PAGE TEXT:
On the other hand, the Harvard Graduate School of Education defines empathy as being “at the heart of what it means to be human”. It’s a foundation of moral etiquette, which aids in establishing good, loving, and successful relationships. Studies show that empathy can be a catalyst in eradicating various forms of cruelty such as bullying.
How can you use listening and empathy to lead your family out of the dark and into the light during these trying times? Here are some ways for you to ponder on:
- Talk kindly. When faced with tough issues, refrain from using hateful speech. Remember that whatever your kids hear from you can be emulated by them, so choose your words carefully especially when in the presence of children.
- Mind your delivery. You don’t have to be the loudest voice in the room to be heard. Instead of shouting to prove a point, get people’s attention by calling their name in a calm voice. This will help lower stress and anger levels.
- Reassure through praise. Being recognized for a good deed not only makes a child feel good, but also motivates them to continue demonstrating this good behavior in every opportunity they can find. It will also make them realize that they are seen and valued by the people who matter most to them.
- Customize routines. Talk to your kids and create a routine that will allow them to have fun without being too pressed for time and choices. You can put some structure to it, but make sure that it is flexible enough to give your children a sense of freedom as they take part in the activities.
- Together is always better. Do things as a family. They may miss their friends, classmates, and other acquaintances during this period of isolation, but they should know that they are never alone. Eat together, play together, and say your prayers together. Draw strength from your familial bonds and watch it get stronger by the day.

WHAT THE TASK REQUIRES: In the passage on empathy and listening, rewrite the paragraph beginning "Together is always better" more briefly, keeping its main facts.

RAW DATA:

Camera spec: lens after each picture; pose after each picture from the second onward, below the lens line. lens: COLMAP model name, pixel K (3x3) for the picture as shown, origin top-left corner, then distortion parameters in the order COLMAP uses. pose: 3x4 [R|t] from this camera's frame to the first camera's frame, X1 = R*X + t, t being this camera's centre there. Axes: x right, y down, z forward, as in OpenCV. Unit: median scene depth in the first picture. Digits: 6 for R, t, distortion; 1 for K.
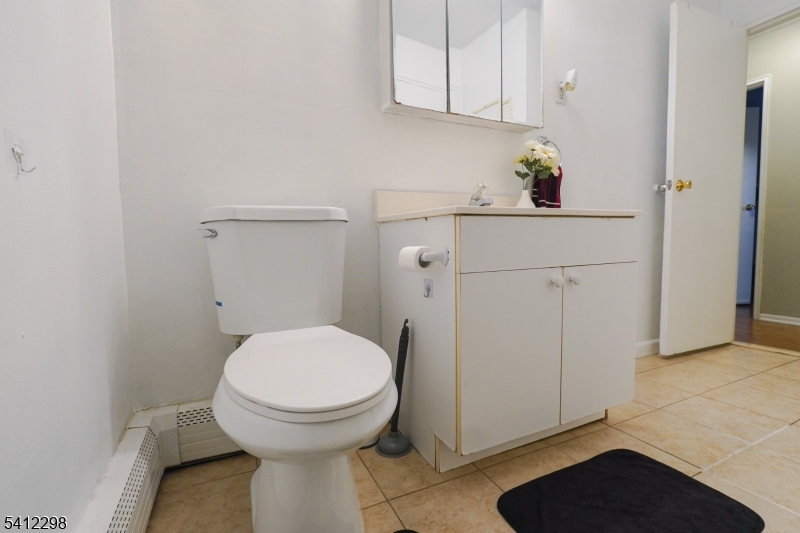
lens RADIAL K [[364.9, 0, 402.1], [0, 364.9, 266.7], [0, 0, 1]] dist [-0.002576, 0.000394]
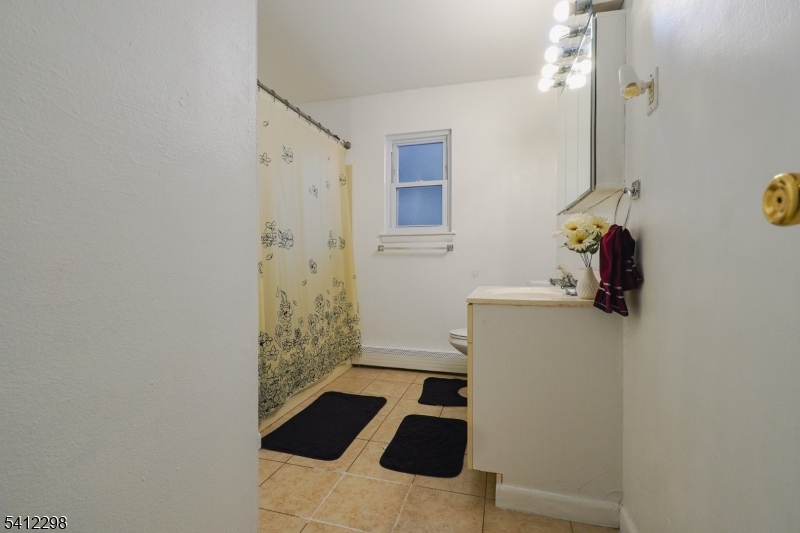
lens RADIAL K [[364.9, 0, 400.5], [0, 364.9, 264.8], [0, 0, 1]] dist [-0.002576, 0.000394]
pose [[-0.667210, 0.023894, -0.744487, 1.692838], [-0.040728, 0.996820, 0.068494, -0.336510], [0.743756, 0.076021, -0.664115, 1.651145]]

EXERCISE RESPONSE: Together is always better. Do things as a family. During isolation, children may miss their friends, classmates and acquaintances, but they should know they are never alone. Eat, play and pray together. Draw strength from family bonds and watch them grow stronger every day.